最初に「それ」と遭遇したのは、蒼空学園のベア・ヘルロット(べあ・へるろっと)とパートナーの剣の花嫁マナ・ファクトリ(まな・ふぁくとり)、そしてイルミンスール魔法学校の緋桜 ケイ(ひおう・けい)と、パートナーの魔女悠久ノ カナタ(とわの・かなた)だった。
「見つかるのを警戒しすぎちゃったねー」
ずっと先頭を進んでいたベアがごまかし笑いを浮かべた。
「……どーすんだよ、いったい!」
ケイがベアを怒鳴りつける。マナとカナタは、呆れ顔でベアを見ている。……実は四人は、追跡していた教導団の生徒たちを見失い、絶賛道迷い遭難中だった。
「えーと……空飛ぶ箒に乗れば、帰れるよね?」
「二人乗りじゃ、撃墜される可能性も大きいけどな! それに、ここまで来てすごすご引き返せるか!」
航空部隊が飛び回る頭上を指差して、ケイは言った。その時、ガサガサと茂みが鳴り、武器を持ったオークやゴブリンの集団が四人に襲い掛かって来た。
「な、何だよっ!?」
ベアはマナをかばいながら轟雷閃を放ったが、蛮族たちは攻撃されたことで逆に怒り狂い、我を忘れたように攻撃して来る。
「いくら手加減がいらぬと言っても、敵が多すぎるぞ!」
カナタが悲鳴を上げる。
「しょうがねえ、離脱だ! ベア、マナ、乗れ!」
アシッドミストを一発かまして隙を作り、ケイは空飛ぶ箒にベアを乗せた。カナタはマナを箒に乗せる。
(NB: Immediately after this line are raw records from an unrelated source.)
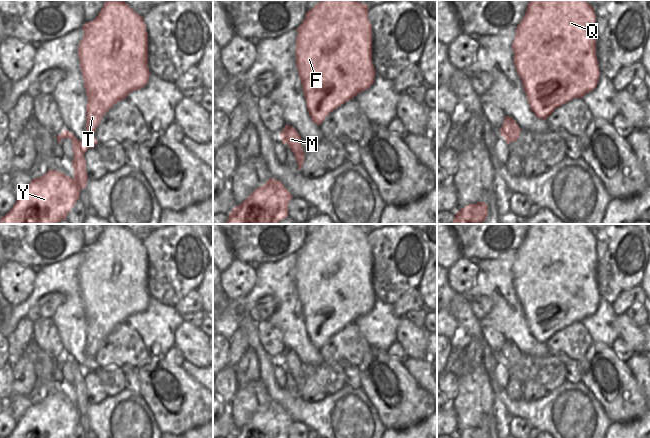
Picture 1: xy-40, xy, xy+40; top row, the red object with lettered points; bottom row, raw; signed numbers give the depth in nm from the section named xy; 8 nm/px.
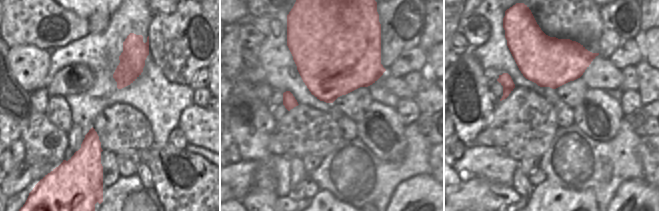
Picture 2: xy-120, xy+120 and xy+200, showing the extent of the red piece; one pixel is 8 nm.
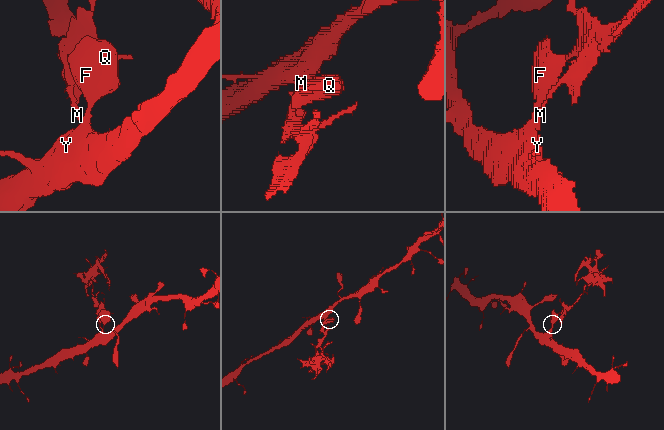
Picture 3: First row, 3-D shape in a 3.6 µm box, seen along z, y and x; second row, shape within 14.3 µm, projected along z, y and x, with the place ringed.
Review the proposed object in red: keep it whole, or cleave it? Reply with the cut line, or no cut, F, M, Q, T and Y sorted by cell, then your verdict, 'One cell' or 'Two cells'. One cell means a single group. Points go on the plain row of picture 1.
Split along xy (300, 368), (300, 373), (294, 378). Groups: F Q T Y / M. Two cells

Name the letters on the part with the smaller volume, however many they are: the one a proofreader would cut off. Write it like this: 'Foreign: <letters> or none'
Foreign: M

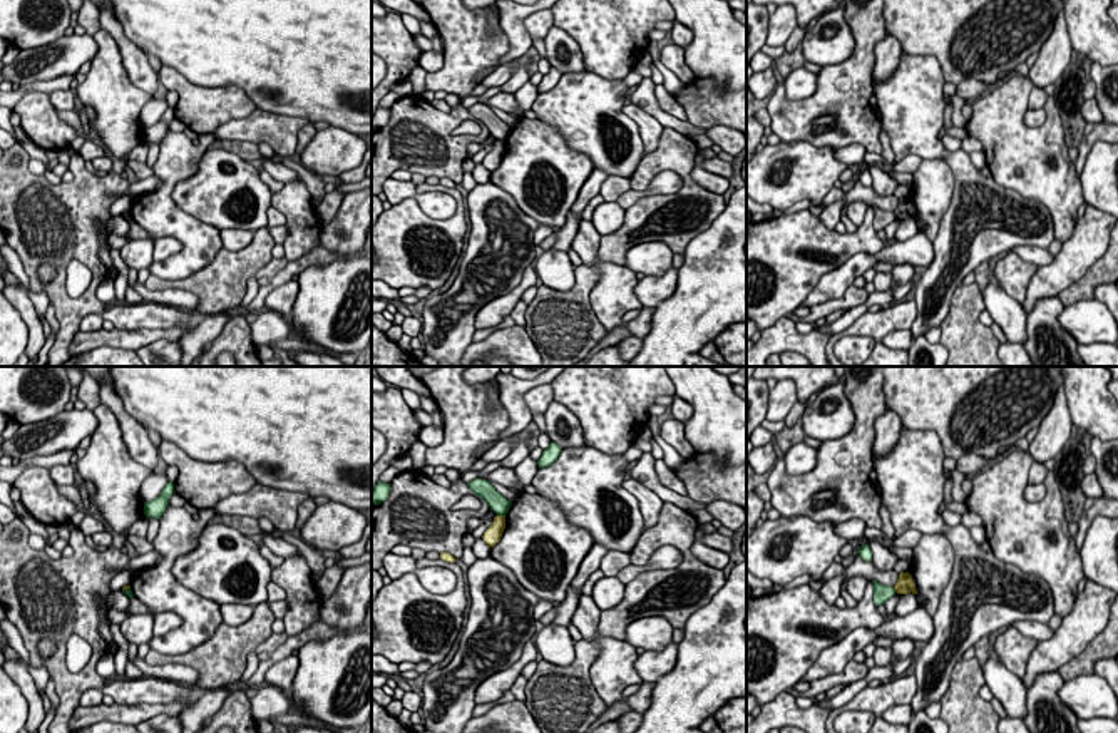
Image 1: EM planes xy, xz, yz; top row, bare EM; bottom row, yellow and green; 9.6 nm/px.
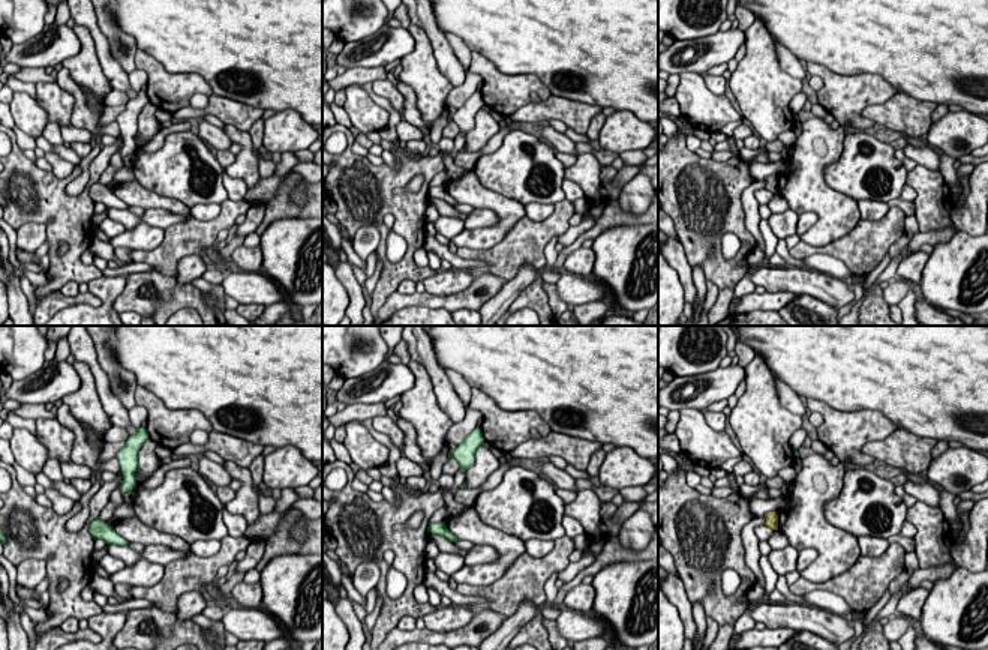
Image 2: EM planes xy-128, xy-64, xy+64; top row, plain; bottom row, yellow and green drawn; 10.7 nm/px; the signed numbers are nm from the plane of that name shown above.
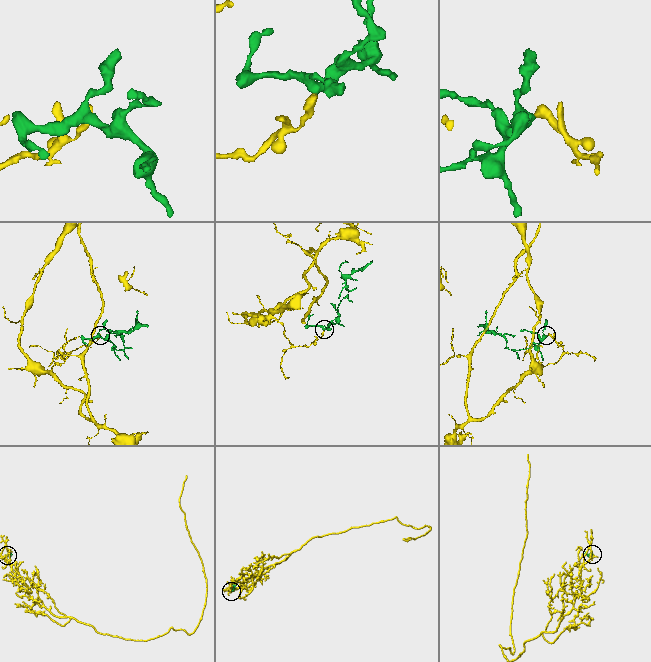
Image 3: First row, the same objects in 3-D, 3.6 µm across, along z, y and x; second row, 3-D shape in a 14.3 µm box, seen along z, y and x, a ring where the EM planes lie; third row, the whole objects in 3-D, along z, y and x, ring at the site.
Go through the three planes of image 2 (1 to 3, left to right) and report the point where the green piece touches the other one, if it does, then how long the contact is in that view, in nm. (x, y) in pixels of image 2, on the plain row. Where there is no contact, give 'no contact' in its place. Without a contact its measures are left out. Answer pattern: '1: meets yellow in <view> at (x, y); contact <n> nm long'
1: no contact
2: no contact
3: no contact

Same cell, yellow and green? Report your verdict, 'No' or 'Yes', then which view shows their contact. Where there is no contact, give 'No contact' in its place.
No. Touches yellow in xz

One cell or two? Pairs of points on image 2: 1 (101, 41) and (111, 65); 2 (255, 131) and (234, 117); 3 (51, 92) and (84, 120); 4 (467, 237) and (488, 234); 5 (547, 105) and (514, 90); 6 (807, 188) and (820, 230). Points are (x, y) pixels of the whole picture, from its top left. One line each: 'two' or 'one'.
1: one
2: two
3: two
4: one
5: two
6: one

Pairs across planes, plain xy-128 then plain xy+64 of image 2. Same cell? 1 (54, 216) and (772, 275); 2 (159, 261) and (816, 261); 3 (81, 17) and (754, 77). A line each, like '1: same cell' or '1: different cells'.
1: different cells
2: different cells
3: different cells

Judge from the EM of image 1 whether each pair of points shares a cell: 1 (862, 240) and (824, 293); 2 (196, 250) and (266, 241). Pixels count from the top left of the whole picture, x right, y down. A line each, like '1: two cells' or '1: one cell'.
1: two cells
2: two cells

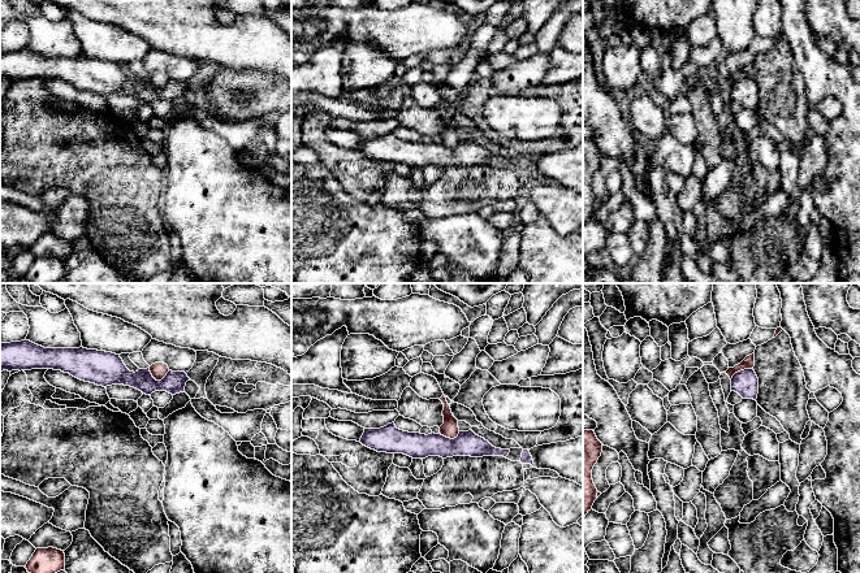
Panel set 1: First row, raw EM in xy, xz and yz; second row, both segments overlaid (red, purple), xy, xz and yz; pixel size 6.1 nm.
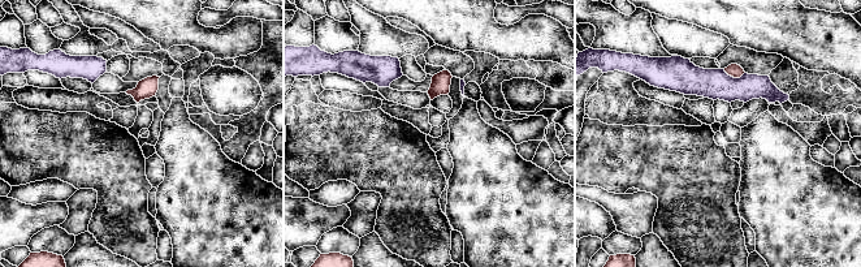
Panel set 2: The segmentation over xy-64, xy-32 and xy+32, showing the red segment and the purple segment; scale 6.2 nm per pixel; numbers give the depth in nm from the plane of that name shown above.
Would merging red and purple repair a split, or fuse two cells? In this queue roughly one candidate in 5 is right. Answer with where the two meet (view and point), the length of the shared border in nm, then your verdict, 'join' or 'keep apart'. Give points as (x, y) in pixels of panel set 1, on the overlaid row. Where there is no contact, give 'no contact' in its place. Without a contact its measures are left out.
xy (158, 380) | 140 nm | keep apart

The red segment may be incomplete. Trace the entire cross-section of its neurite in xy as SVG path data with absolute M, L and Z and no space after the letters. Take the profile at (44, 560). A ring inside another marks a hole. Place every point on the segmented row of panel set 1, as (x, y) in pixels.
M53 547L36 548L25 568L29 573L57 573L65 570L65 554Z

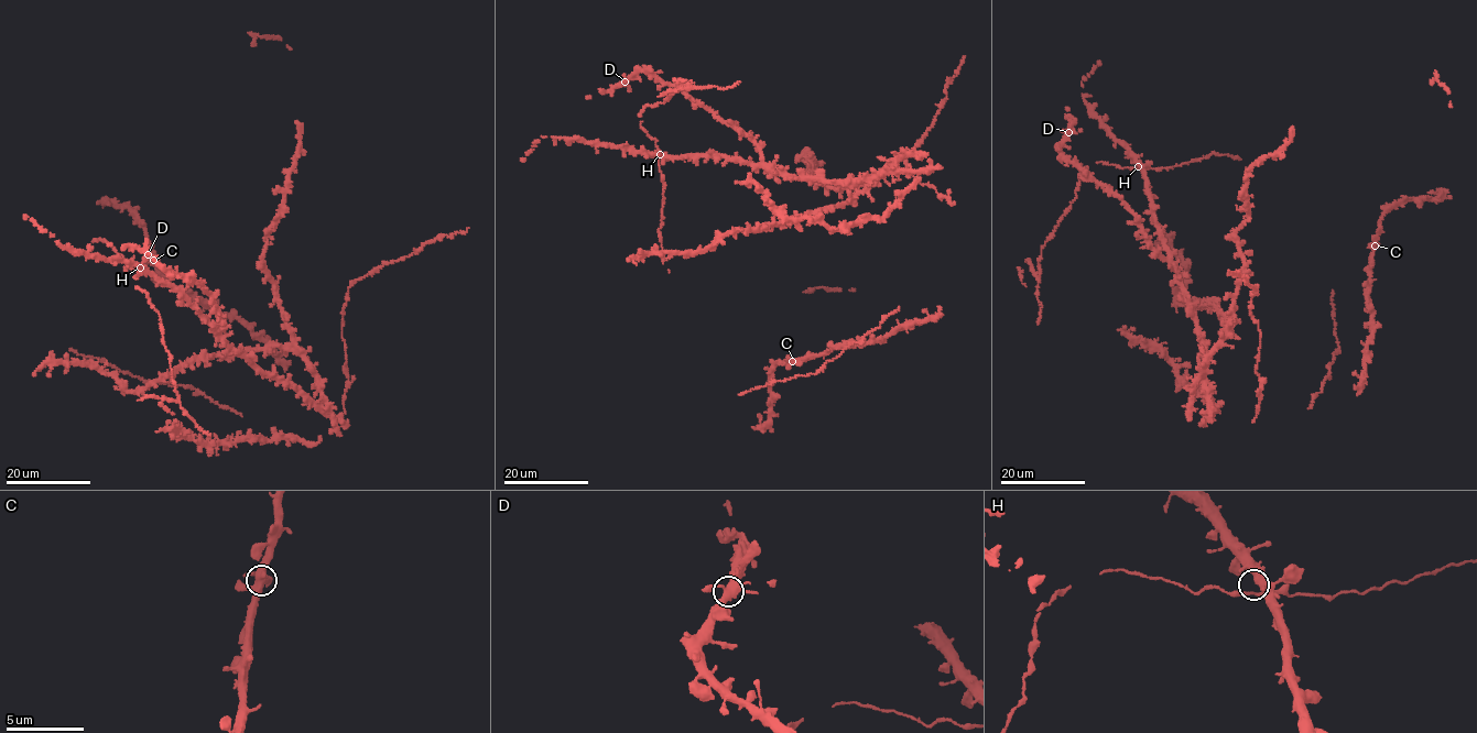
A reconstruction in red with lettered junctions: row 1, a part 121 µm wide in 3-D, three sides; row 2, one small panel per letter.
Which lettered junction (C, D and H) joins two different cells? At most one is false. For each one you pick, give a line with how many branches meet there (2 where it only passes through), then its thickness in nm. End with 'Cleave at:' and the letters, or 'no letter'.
Cleave at: no letter

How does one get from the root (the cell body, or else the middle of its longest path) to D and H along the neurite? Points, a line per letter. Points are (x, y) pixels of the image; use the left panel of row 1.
D: (316, 402), (263, 374), (227, 343), (215, 326), (219, 318), (212, 295), (202, 284), (167, 272), (148, 254)
H: (316, 402), (263, 374), (227, 343), (217, 328), (176, 291), (140, 267)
二人乗りの箒は、よろよろと空中に浮き上がった。
「このっ、離しなさいってば!」
足首を捕まれたマナがゴブリンの頭を蹴り飛ばし、四人は何とか、蛮族の手が届かない高度まで上昇した。
「きーさーまーらーッ!!」
ケイがもう一発アシッドミストをお見舞いしようとしたその時、ピィーッ!と指笛らしき音が響いた。その音を聞いたとたん、蛮族たちはさっきまでの興奮が嘘のように静まり、樹海の奥へと姿を消した。そしてかわりに、
『はーい、そこの空飛ぶ箒、大人しく樹海の外へ出て下さーい』
上空から、拡声器で呼びかける声がした。
「うわー、見つかっちゃったか」
ベアが頭を掻く。
「今日は、これで引くか……」
純白のドレスをボロボロにされたマナを見て、ケイは盛大にため息をついた。
「しかし、今のはいったい、何だったのであろうか……」
カナタが大きく息を吐きながら呟いた。
「風紀委員てのは、どこに居るんだ?」
教導団の生徒たちを追って遺跡付近までたどりついたうちの一人である波羅蜜多実業高等学校 秋岩 典央(しゅうがん・のりお)は、茂みの影から拠点の様子をうかがった。風紀委員を装って潜入し、ひと騒動起こそうというのだ。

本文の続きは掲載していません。